A chuva batia forte contra os vidros da clarabóia e
da janela. Escurecera e ninguém se admiraria que a qualquer altura
começasse a trovejar.
Em breve iria ter
início a terceira e esperava-se que a última sessão do julgamento do
homicídio, pelo colectivo. Estava para terminar já na 2ª, mas quando o
Juiz que presidia à audiência, finda a prova apresentada, se preparava
para dar a palavra para alegações, o defensor oficioso informara que o
arguido queria prestar declarações.
No início
da audiência exercera o direito de não o fazer. Permanecera em silêncio
enquanto as testemunhas primeiro da acusação e depois as abonatórias,
tinham desfilado na sala como num filme. Na audiência, familiares e
conhecidos forçados ao silêncio não se continham às vezes nas expressões
e gestos. Um jornalista do jornal local fizera raras anotações. Tudo
parecia pronto para um veredicto já anunciado nos meios de comunicação, e
apenas se conjecturava sobre a medida da pena e se haveria depois
recurso.
Marcara-se a 3ª sessão para ouvir o
arguido e para as alegações. O carro prisional já o trouxera, um pouco
atrasado como habitualmente. Tinham-se designado as 9.30 horas para o
início da audiência. Às 10.00 ficou tudo finalmente pronto. O arguido
foi introduzido na sala. O guarda de pé, encostado à parede, vigiava-o a
curta distância. Atrás do arguido, foram entrando e sentando-se os
familiares e conhecidos e o jornalista. Um tio do arguido ensaiou uma
frase de ânimo, mas um olhar para os pais da vítima fez com que ficasse
calado. Os dois advogados em lados opostos também já aguardavam, o
defensor mais jovem pensava nas alegações que deveria a seguir proferir.

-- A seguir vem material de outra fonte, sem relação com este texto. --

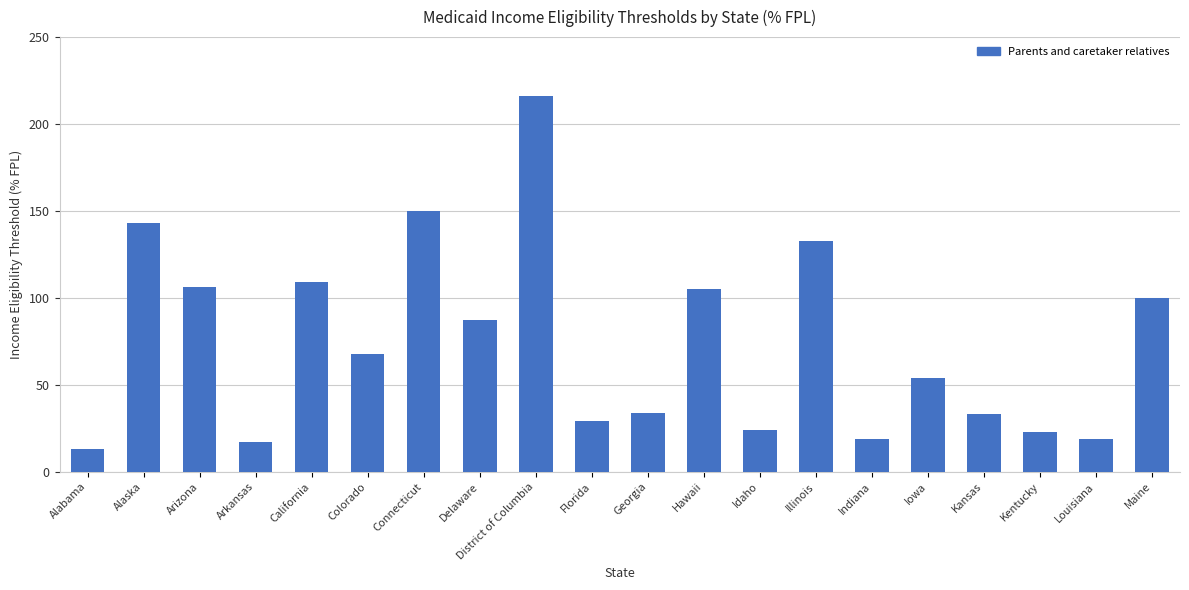

What is the label of the 3rd bar from the right?

Kentucky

O Advogado dos assistentes, pais da Miriam, exibia um semblante sério. Talvez pensasse também nas suas alegações.
Os três juízes
e o Procurador entraram por fim na sala e levantaram-se todos,
advogados, arguido e público. O Juiz Presidente disse então em voz alta
aos presentes "podem sentar-se". E todos se sentaram a seguir. Por
momentos voltou a ouvir-se apenas o barulho da chuva contra os vidros.
"Já
está a gravar?" Perguntou o Juiz Presidente à funcionária judicial que
em voz baixa respondeu que sim. "Então levante-se o arguido. Sr. José
Rocha, disse que pretendia prestar declarações, pois pode falar então".

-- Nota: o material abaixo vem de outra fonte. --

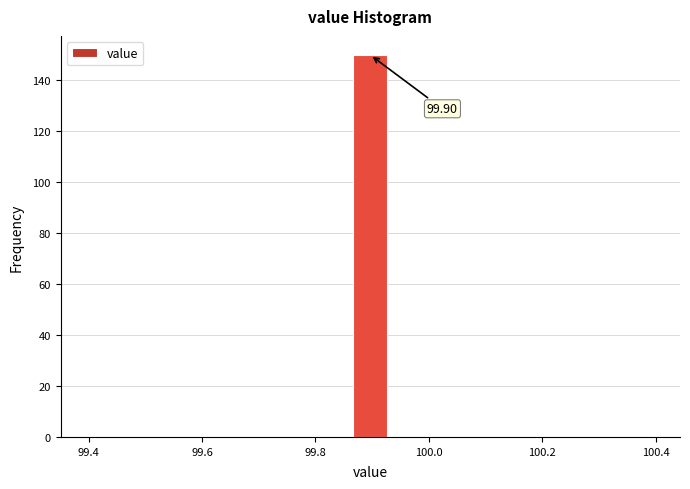

Around what value on the x-axis is the tallest bar? Give the approximate position of its centre, as read against the axis.

99.90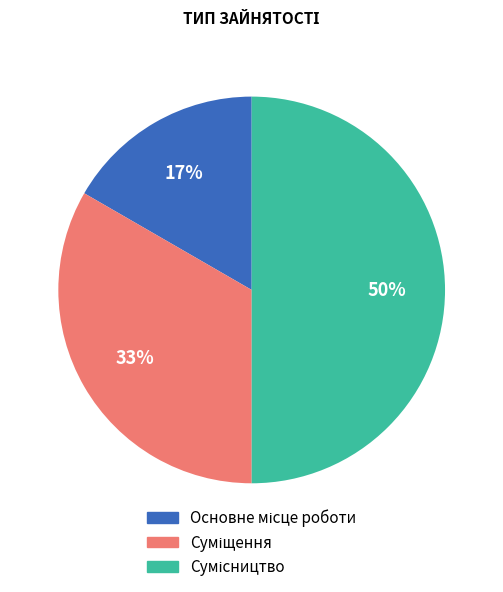

How many slices are in this pie chart?

3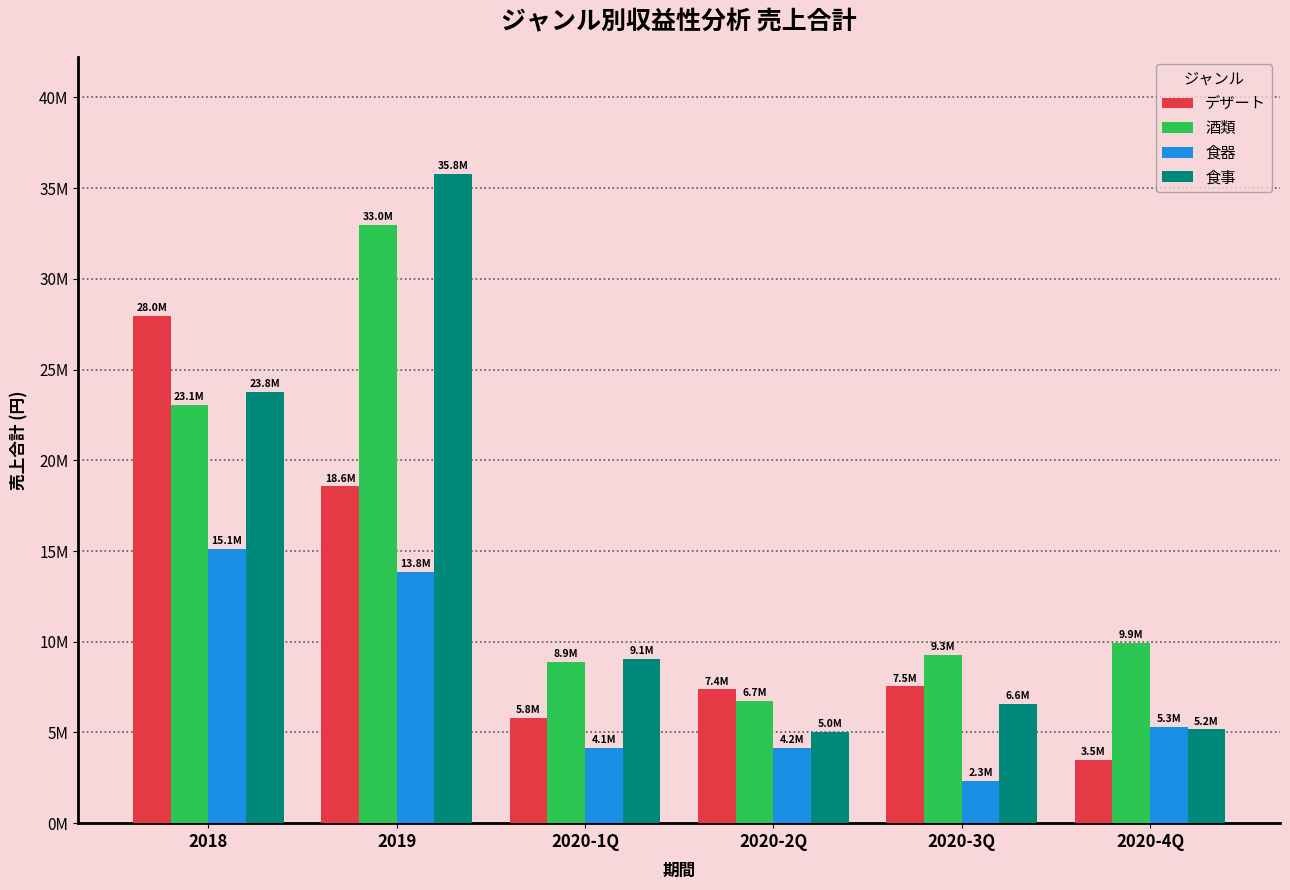

True or false: 食器 has a value of 15114400 at 2018.

True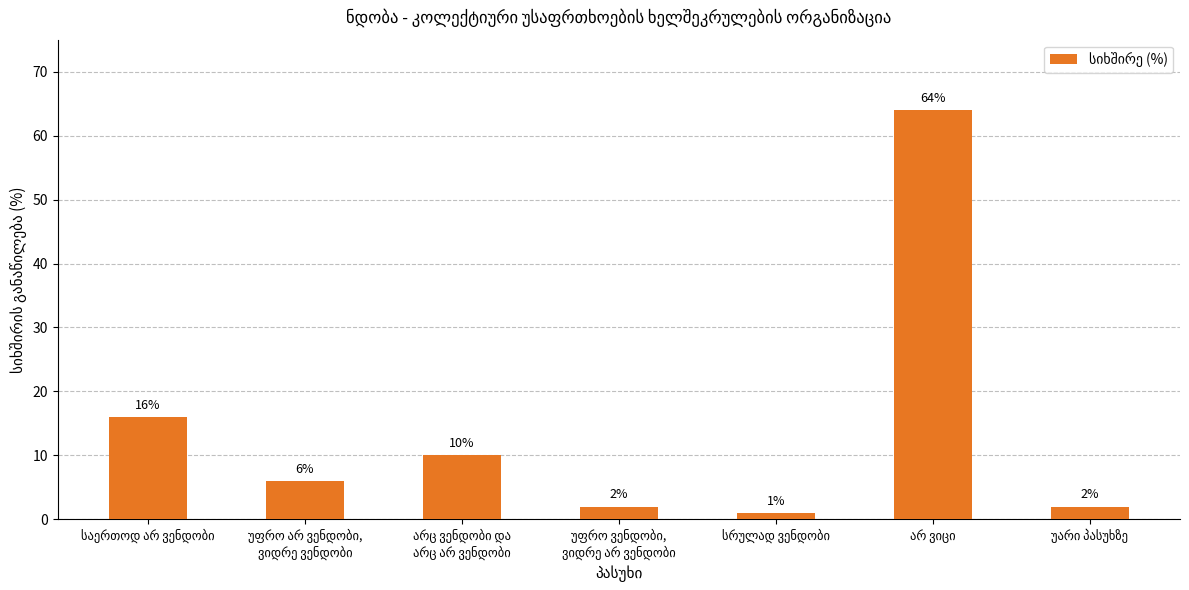

Reading right to left, list all the values displayed in this chart.

2	64	1	2	10	6	16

O arguido levantou-se. Era um homem de cinquenta e cinco anos prematuramente envelhecido. Casara pela primeira vez com a Miriam muito mais jovem do que ele
e não tinham tido filhos. Tinham ficado a viver na casa dos seus pais e
lá tinham continuado depois destes morrerem, assumindo também o arguido
o negócio da mercenaria.
"Senhor doutor". Fez
uma pausa e depois continuou. "Eu ouvi o que as testemunha disseram e
estão a mentir. Ninguém estava lá, e não me podem ter visto a fazer uma
coisa que eu não fiz." Fez de novo uma pausa enquanto engolia em seco. "Eu não matei a minha mulher".
"Mas senhor José não nega que a ameaçou por diversas vezes? Interpelou-o o Juiz
Presidente. "É verdade que a ameacei, é verdade que lhe bati algumas
vezes, porque ela me enganava, como todos sabem. Mas eu sou um frouxo,
carregava esta vergonha, mas continuava com ela. Sempre tive a esperança
que se iria arrepender e ...Eu não a matei".